Reproducibility

Crystallize is engineered so that every experiment can be repeated with identical results. Four core features work together to guarantee this reproducibility.

Immutable Contexts

FrozenContext stores all parameters and metrics during execution. It disallows mutation of existing keys, raising a ContextMutationError if a step tries to overwrite a value. By preventing accidental state changes, each replicate runs in a clean, predictable environment.

Deterministic Seeding

Randomness is controlled by the SeedPlugin. It sets a unique seed for every replicate and records the value in the context. Any function that relies on randomness—data sampling, shuffling, or model initialization—receives the same seed for a given replicate, ensuring identical behavior when rerun.

Each replicate seed is derived from the master seed with the formula (master_seed + replicate_id * 31337) % 2**32. Using a fixed multiplier keeps the mapping stable across Linux and macOS and preserves identical seeds for serial and process-based execution modes.
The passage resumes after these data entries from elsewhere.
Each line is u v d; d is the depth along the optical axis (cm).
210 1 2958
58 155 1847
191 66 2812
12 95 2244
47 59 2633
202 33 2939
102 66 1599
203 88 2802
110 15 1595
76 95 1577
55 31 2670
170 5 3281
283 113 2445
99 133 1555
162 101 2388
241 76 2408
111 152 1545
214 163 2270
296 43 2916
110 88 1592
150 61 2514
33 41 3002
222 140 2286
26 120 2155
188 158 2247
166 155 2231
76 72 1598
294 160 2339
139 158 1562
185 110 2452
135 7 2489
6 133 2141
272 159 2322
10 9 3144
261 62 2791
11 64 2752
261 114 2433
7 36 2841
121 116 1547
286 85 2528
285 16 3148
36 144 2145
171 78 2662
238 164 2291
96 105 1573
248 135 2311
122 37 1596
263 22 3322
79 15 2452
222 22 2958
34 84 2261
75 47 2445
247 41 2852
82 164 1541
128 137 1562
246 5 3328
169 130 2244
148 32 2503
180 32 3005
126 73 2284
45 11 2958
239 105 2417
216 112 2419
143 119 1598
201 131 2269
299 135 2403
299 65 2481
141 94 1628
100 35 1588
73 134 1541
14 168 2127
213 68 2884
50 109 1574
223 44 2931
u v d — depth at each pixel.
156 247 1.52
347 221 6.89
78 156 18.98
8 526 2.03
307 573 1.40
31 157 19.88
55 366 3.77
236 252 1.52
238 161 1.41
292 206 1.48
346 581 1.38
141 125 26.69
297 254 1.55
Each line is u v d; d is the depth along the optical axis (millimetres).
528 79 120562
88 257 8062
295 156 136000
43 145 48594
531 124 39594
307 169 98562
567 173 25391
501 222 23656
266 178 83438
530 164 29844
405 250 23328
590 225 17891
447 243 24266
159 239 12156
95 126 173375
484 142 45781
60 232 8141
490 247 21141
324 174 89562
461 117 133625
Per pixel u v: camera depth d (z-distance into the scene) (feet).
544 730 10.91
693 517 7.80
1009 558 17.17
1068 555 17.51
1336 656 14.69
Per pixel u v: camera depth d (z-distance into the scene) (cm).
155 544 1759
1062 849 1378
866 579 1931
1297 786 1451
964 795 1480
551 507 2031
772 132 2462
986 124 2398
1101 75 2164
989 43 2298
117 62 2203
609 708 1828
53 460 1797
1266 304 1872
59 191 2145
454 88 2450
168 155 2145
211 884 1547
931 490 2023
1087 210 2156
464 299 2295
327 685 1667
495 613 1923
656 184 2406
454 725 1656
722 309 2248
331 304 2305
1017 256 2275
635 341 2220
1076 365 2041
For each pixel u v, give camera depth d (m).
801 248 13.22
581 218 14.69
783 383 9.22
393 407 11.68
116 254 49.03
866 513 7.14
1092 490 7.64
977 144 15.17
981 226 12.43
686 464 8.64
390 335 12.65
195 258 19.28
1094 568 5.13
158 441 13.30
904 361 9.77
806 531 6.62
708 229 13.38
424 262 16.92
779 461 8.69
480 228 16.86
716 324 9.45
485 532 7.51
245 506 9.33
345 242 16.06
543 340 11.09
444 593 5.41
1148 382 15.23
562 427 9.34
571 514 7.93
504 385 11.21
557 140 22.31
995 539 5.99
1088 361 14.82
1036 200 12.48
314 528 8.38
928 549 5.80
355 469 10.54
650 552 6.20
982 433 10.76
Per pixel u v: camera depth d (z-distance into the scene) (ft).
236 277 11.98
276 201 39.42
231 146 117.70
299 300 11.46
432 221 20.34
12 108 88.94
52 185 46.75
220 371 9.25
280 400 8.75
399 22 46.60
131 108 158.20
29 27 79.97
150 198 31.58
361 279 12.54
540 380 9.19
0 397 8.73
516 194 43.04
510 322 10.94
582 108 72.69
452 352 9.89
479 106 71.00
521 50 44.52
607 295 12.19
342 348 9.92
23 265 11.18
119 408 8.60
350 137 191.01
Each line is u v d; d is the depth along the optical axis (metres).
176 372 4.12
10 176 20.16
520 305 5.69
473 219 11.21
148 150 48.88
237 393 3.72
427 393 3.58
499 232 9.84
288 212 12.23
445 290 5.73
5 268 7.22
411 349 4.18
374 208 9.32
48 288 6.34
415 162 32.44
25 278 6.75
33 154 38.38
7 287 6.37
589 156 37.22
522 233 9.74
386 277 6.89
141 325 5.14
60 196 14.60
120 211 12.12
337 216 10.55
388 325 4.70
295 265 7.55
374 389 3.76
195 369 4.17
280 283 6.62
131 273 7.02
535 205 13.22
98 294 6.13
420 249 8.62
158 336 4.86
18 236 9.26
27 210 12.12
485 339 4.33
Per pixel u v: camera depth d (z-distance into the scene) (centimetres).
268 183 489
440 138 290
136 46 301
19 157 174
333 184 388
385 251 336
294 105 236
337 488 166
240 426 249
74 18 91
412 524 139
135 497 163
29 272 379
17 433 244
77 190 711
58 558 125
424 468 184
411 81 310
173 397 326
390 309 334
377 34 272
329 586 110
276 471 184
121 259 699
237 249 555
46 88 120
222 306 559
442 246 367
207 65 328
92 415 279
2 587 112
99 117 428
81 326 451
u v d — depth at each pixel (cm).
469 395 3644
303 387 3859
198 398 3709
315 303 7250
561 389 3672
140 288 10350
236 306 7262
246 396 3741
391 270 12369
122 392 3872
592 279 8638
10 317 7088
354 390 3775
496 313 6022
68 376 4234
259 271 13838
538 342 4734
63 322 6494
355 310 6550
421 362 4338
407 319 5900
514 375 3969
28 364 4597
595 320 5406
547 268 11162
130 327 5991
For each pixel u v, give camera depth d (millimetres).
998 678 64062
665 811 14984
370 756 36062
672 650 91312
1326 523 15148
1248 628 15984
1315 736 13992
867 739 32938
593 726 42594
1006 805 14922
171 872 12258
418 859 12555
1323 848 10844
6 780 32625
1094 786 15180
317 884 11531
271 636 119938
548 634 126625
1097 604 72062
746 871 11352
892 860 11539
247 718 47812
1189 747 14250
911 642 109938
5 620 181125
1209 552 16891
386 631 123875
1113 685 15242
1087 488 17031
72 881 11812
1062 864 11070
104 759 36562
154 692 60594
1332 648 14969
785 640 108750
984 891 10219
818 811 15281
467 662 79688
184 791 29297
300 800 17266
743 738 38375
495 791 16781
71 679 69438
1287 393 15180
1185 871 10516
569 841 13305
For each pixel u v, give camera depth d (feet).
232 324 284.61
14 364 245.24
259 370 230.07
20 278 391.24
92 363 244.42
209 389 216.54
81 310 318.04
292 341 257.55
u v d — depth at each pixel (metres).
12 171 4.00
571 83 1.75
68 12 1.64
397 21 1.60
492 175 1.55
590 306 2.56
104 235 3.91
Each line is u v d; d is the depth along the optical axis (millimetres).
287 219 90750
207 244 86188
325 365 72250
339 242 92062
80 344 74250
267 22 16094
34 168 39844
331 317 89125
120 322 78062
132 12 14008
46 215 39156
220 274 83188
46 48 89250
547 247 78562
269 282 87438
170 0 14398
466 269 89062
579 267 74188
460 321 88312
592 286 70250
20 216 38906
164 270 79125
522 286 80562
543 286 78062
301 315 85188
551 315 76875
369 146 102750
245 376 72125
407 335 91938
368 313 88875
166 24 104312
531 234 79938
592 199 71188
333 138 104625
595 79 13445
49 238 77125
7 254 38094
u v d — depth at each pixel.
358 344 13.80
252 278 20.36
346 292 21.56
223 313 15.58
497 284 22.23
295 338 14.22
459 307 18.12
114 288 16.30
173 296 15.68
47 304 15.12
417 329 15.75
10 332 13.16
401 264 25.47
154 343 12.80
Thread executors share global RNG state, so they emit a warning and should be avoided when strict reproducibility is required.

Content-Based Caching

Each PipelineStep is hashed along with its inputs. When a step is cacheable, Crystallize checks whether the combination of step parameters and input data has been seen before. If so, it loads the cached output instead of recomputing it. This guarantees that equal inputs always lead to equal outputs while also saving computation time.

Declarative Experiments

The Experiment class defines data sources, pipelines, treatments, hypotheses, and plugins purely in code. Because the entire configuration lives in a Python module (or YAML file), it can be version controlled and shared. Re-running an experiment with the same code and data reproduces the exact sequence of steps and results.